EX-99.h.5.
SERVICING AGREEMENT
ABERDEEN FUNDS
Agreement, made as of this __________ day of ______________, 200__ between
Aberdeen Funds (the "Trust") and_____________________, whereby you agree to
provide certain administrative support services to your customers who may from
time to time be the record or beneficial owners of shares (such shares referred
to herein as the "Shares") of the funds listed in Exhibit A (each a "Fund")
subject to the following terms and conditions:
1. Administrative Support Services
You agree to provide administrative support services, directly or through an
affiliate/designee, to your customers who may from time to time own of record or
beneficially a Fund's Shares. Services provided may include, but are not limited
to, some or all of the following: (i) processing dividend and distribution
payments from the Fund on behalf of customers; (ii) providing periodic
statements to your customers showing their positions in the Shares or share
equivalents; (iii) arranging for bank wires; (iv) responding to routine customer
inquiries relating to services performed by you; (v) providing sub-accounting
with respect to the Shares beneficially owned by your customers or the
information necessary for sub-accounting; (vi) if required by law, forwarding
shareholder communications from the Fund (such as proxies, shareholder reports,
annual and semi-annual financial statements and dividend, distribution and tax
notices) to your customers; (vii) forwarding to customers proxy statements and
proxies containing any proposals regarding this Agreement or the Administrative
Services Plan related hereto; (viii) aggregating and processing purchase,
exchange, and redemption requests from customers and placing net purchase,
exchange, and redemption orders for your customers; (ix) providing customers
with a service that invests the assets of their accounts in the Shares pursuant
to specific or preauthorized instructions; (x) establishing and maintaining
customer accounts and records related to transactions in the Shares (xi)
assisting customers in changing dividend or distribution options, account
designations and addresses; or (xii) other similar services if requested by the
Funds.
In providing administrative support services, you agree to follow any written
guidelines or standards relating to the processing of purchase, exchange and
redemption orders for your customers as we may provide to you from time to time.
All purchase and redemption orders will be executed at net asset value in
accordance with the terms and condition of a Fund's then current prospectus and
Statement of Additional Information.
You and your employees will, upon reasonable request, be available during normal
business hours to consult with the Funds or their designees concerning the
performance of your responsibilities under this Agreement.
2. Office Space
You will provide such office space and equipment, telephone facilities and
personnel (which may be any part of the space, equipment and facilities
currently used in your business, or any personnel employed by you) as may be
reasonably necessary or beneficial in order to provide the aforementioned
services to customers.

**Information shown:**

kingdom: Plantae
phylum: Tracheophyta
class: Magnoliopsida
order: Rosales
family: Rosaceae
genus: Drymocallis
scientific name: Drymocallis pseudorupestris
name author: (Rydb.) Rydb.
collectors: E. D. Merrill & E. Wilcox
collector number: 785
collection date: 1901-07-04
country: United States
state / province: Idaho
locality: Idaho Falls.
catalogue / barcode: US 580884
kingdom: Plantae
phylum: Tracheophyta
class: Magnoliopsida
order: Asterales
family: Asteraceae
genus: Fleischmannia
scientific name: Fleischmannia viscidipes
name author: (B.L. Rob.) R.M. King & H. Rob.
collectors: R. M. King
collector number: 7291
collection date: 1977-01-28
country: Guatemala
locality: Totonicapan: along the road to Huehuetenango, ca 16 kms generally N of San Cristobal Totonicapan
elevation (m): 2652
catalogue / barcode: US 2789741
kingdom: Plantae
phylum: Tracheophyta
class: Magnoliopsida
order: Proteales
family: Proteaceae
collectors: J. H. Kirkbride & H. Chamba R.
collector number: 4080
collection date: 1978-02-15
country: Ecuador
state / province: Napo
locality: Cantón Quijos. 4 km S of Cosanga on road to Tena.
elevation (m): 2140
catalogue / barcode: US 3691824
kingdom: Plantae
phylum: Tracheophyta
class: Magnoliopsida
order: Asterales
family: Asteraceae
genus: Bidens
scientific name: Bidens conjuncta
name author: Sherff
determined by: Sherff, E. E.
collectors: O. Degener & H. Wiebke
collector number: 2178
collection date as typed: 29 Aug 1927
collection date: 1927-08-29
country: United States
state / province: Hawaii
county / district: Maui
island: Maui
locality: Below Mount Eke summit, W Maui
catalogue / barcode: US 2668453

**The tasks:**
1. Swap "name author" for "authority" in the listing lines between the one holding "genus: Fleischmannia" and the one holding "country: Guatemala", inclusive, and give those lines back with nothing else changed.
2. Please write the next part of the servicing agreement, picking up after its last sentence.
The servicing agreement has nothing to do with the listing.

**Answers per task:**
1.
genus: Fleischmannia
scientific name: Fleischmannia viscidipes
authority: (B.L. Rob.) R.M. King & H. Rob.
collectors: R. M. King
collector number: 7291
collection date: 1977-01-28
country: Guatemala

2.
3. Representations
Neither you nor any of your officers, employees or agents are authorized to make
any representations concerning the Funds or their Shares except those contained
in our then-current prospectuses or then-current Statements of Additional
Information for such shares, copies of which will be supplied by the Fund's
distributor, to you, or in such supplemental literature or advertising as may be
authorized by the Funds in writing.
4. Independent Contractor
For all purposes of this Agreement you will be deemed to be an independent
contractor, and will have no authority to act as limited agent for the Fund in
any matter or in any respect except that if you transmit purchase and sale
instructions to the Funds or its agent after the close of the New York Stock
Exchange, then you will be considered the Fund's agent for purposes of Rule
22c-1 under the Investment Company Act of 1940.
5. Indemnification
By your written acceptance of this Agreement, you agree to and do release,
indemnify and hold the Trust and the Funds harmless from and against any and all
direct or indirect liabilities or losses resulting from requests, directions,
actions or inactions of or by you or your officers, employees or agents
regarding your responsibilities hereunder or the purchase, redemption, transfer
or registration of the Shares by or on behalf of customers.
In turn, we agree to and do release, indemnify and hold you harmless from and
against any and all direct or indirect liabilities or losses resulting from
directions, actions or inactions of or by us or our officers, employees or
agents regarding our responsibilities pursuant to this Agreement.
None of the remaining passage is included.